[Start of Attachment]
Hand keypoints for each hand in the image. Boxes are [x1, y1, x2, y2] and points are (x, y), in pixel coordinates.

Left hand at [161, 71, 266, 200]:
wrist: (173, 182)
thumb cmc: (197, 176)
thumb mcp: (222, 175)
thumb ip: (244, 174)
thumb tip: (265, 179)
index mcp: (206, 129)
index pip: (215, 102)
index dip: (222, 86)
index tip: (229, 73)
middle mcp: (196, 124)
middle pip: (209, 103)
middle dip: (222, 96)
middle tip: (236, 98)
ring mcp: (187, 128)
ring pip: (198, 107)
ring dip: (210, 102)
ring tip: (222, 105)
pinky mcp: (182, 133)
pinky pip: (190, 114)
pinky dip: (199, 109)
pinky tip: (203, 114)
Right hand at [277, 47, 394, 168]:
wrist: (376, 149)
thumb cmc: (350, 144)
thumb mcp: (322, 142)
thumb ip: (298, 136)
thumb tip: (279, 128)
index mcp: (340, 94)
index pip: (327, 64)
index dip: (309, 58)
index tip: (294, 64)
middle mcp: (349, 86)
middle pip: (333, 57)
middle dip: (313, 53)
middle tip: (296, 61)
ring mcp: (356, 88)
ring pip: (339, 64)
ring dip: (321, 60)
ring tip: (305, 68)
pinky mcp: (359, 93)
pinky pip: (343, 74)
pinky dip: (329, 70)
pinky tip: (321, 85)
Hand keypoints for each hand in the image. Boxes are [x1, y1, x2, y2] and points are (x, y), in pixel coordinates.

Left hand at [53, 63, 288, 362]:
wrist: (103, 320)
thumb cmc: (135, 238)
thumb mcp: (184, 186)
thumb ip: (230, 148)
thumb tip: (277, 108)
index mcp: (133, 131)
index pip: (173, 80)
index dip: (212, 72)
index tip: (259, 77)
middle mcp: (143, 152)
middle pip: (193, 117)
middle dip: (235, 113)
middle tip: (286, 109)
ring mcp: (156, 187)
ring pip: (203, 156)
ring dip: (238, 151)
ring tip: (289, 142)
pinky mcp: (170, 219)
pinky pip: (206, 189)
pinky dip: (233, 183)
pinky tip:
[End of Attachment]
▶ Assignment: Copy the entries exactly, leaving no line out.

▶ Result of the task:
Hand keypoints for each hand in the image. Boxes are [x1, y1, x2, y2] and points are (x, y), in pixel coordinates.

Left hand at [161, 71, 266, 200]:
wrist: (173, 182)
thumb cmc: (197, 176)
thumb mcp: (222, 175)
thumb ip: (244, 174)
thumb tip: (265, 179)
index mcp: (206, 129)
index pip: (215, 102)
index dip: (222, 86)
index tip: (229, 73)
middle mcp: (196, 124)
middle pip: (209, 103)
middle dip: (222, 96)
middle tip: (236, 98)
ring mcp: (187, 128)
ring pip: (198, 107)
ring dip: (210, 102)
ring tip: (222, 105)
pinky mcp: (182, 133)
pinky pip: (190, 114)
pinky dip: (199, 109)
pinky tip: (203, 114)
Right hand at [277, 47, 394, 168]:
wrist: (376, 149)
thumb cmc: (350, 144)
thumb mcp: (322, 142)
thumb ip: (298, 136)
thumb tip: (279, 128)
index mcp: (340, 94)
index pip: (327, 64)
index dip: (309, 58)
index tip: (294, 64)
middle mcp: (349, 86)
middle pip: (333, 57)
middle dip: (313, 53)
middle tip: (296, 61)
ring mcp: (356, 88)
ring pip: (339, 64)
ring dip: (321, 60)
ring tip: (305, 68)
pinky mcp: (359, 93)
pinky pip: (343, 74)
pinky dip: (329, 70)
pinky tip: (321, 85)
Hand keypoints for each hand in the image. Boxes are [x1, y1, x2, y2] and points are (x, y), in pixel coordinates.

Left hand at [53, 63, 288, 362]:
wrist: (103, 320)
thumb cmc: (135, 238)
thumb mcp: (184, 186)
thumb ip: (230, 148)
thumb tip: (277, 108)
index mcp: (133, 131)
index pip: (173, 80)
index dip: (212, 72)
index tip: (259, 77)
middle mcp: (143, 152)
middle pip: (193, 117)
middle dip: (235, 113)
middle tip: (286, 109)
ring mcp: (156, 187)
ring pip: (203, 156)
ring dip: (238, 151)
ring tip: (289, 142)
pinky mcp: (170, 219)
pinky pip: (206, 189)
pinky dip: (233, 183)
pinky tip:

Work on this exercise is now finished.